▶ _TASK_
Look through the material below. Return exactly the lines from the one with "pubblicazione | Inglese |" through the one with "and index. |", both included.

── EXERCISE DATA

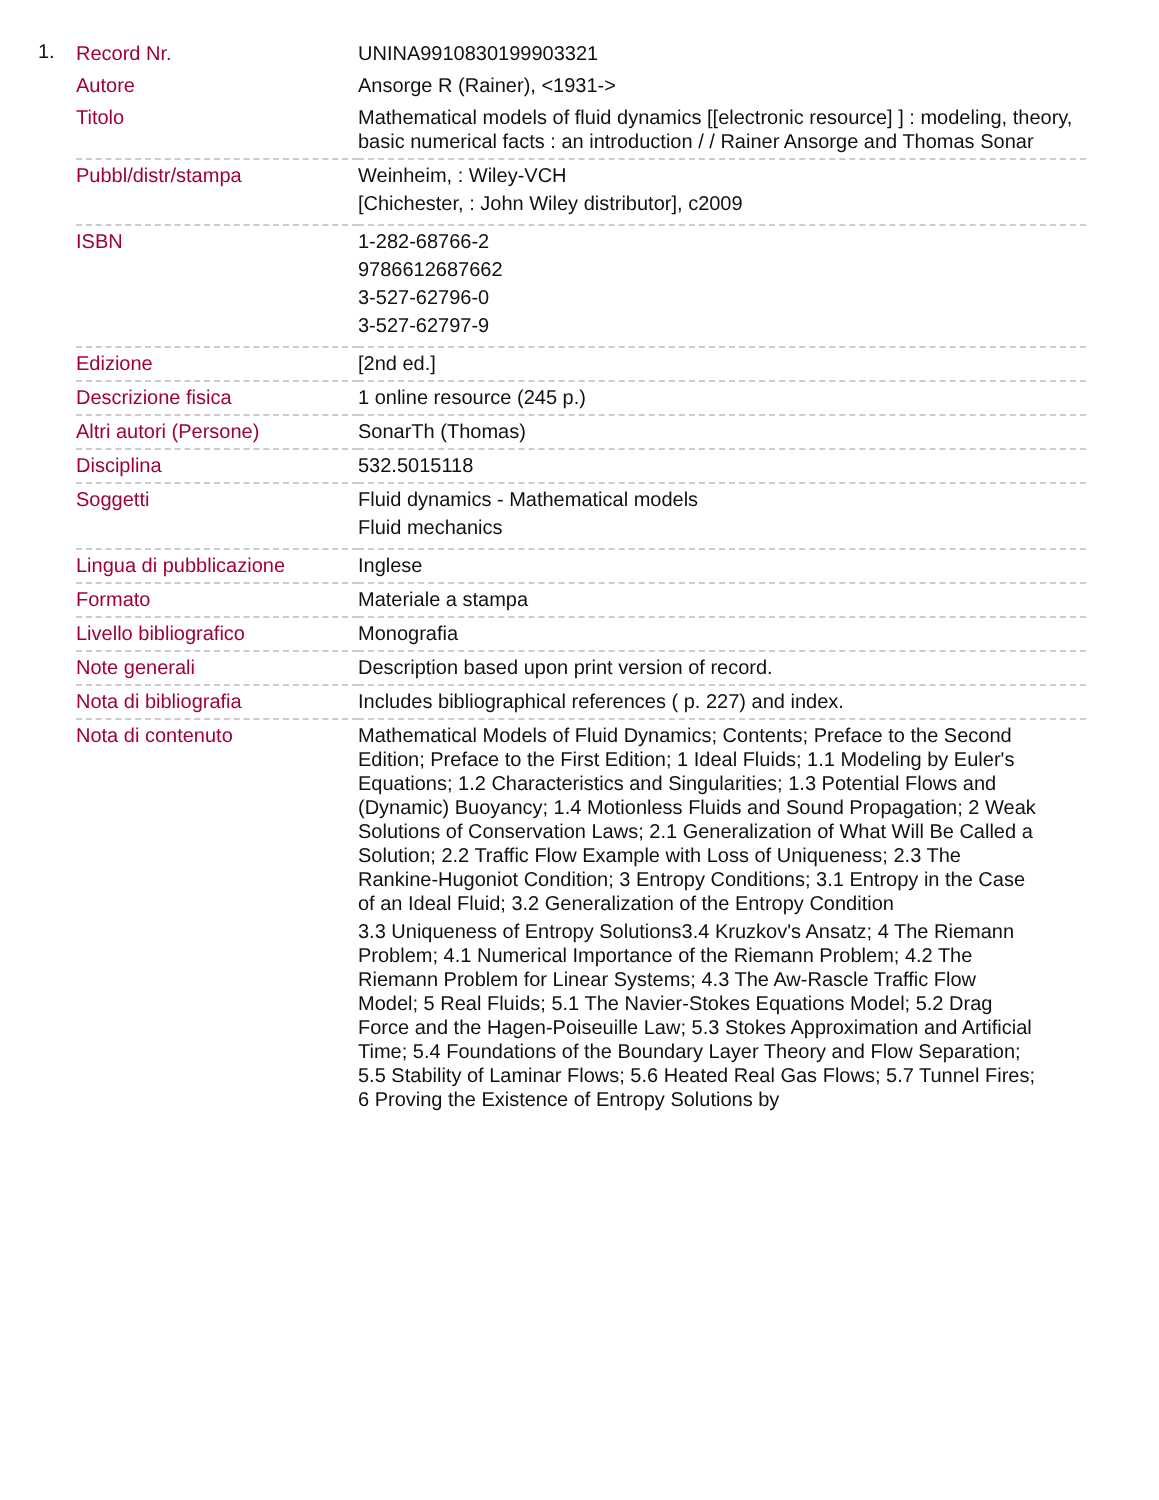1.
| Record Nr. | UNINA9910830199903321 |
| Autore | Ansorge R (Rainer), <1931-> |
| Titolo | Mathematical models of fluid dynamics [[electronic resource] ] : modeling, theory, basic numerical facts : an introduction / / Rainer Ansorge and Thomas Sonar |
| Pubbl/distr/stampa | Weinheim, : Wiley-VCH [Chichester, : John Wiley distributor], c2009 |
| ISBN | 1-282-68766-2 9786612687662 3-527-62796-0 3-527-62797-9 |
| Edizione | [2nd ed.] |
| Descrizione fisica | 1 online resource (245 p.) |
| Altri autori (Persone) | SonarTh (Thomas) |
| Disciplina | 532.5015118 |
| Soggetti | Fluid dynamics - Mathematical models Fluid mechanics |
| Lingua di pubblicazione | Inglese |
| Formato | Materiale a stampa |
| Livello bibliografico | Monografia |
| Note generali | Description based upon print version of record. |
| Nota di bibliografia | Includes bibliographical references ( p. 227) and index. |
| Nota di contenuto | Mathematical Models of Fluid Dynamics; Contents; Preface to the Second Edition; Preface to the First Edition; 1 Ideal Fluids; 1.1 Modeling by Euler's Equations; 1.2 Characteristics and Singularities; 1.3 Potential Flows and (Dynamic) Buoyancy; 1.4 Motionless Fluids and Sound Propagation; 2 Weak Solutions of Conservation Laws; 2.1 Generalization of What Will Be Called a Solution; 2.2 Traffic Flow Example with Loss of Uniqueness; 2.3 The Rankine-Hugoniot Condition; 3 Entropy Conditions; 3.1 Entropy in the Case of an Ideal Fluid; 3.2 Generalization of the Entropy Condition 3.3 Uniqueness of Entropy Solutions3.4 Kruzkov's Ansatz; 4 The Riemann Problem; 4.1 Numerical Importance of the Riemann Problem; 4.2 The Riemann Problem for Linear Systems; 4.3 The Aw-Rascle Traffic Flow Model; 5 Real Fluids; 5.1 The Navier-Stokes Equations Model; 5.2 Drag Force and the Hagen-Poiseuille Law; 5.3 Stokes Approximation and Artificial Time; 5.4 Foundations of the Boundary Layer Theory and Flow Separation; 5.5 Stability of Laminar Flows; 5.6 Heated Real Gas Flows; 5.7 Tunnel Fires; 6 Proving the Existence of Entropy Solutions by |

────

▶ _OUTPUT BELOW_
| Lingua di pubblicazione | Inglese |
| Formato | Materiale a stampa |
| Livello bibliografico | Monografia |
| Note generali | Description based upon print version of record. |
| Nota di bibliografia | Includes bibliographical references ( p. 227) and index. |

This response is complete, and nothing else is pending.